Tell how many lines of the data include the word "elbow". Nothing but the number belongs in the answer.

::: RECORD EXCERPTS

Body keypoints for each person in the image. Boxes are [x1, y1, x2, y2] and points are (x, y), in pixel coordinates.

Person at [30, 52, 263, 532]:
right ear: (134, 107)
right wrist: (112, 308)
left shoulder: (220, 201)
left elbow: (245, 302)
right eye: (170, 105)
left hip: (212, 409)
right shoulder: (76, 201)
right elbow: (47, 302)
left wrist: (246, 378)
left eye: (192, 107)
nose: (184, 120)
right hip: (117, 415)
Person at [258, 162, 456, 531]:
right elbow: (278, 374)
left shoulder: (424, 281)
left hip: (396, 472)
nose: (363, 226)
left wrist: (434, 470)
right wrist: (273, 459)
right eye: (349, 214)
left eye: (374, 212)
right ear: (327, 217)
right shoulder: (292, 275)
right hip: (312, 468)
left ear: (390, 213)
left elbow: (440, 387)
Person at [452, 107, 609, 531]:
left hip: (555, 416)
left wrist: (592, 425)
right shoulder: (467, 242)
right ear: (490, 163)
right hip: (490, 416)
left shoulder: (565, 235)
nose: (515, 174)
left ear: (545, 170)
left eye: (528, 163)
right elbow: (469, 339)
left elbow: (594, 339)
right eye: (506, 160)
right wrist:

::::::

REPLY - 6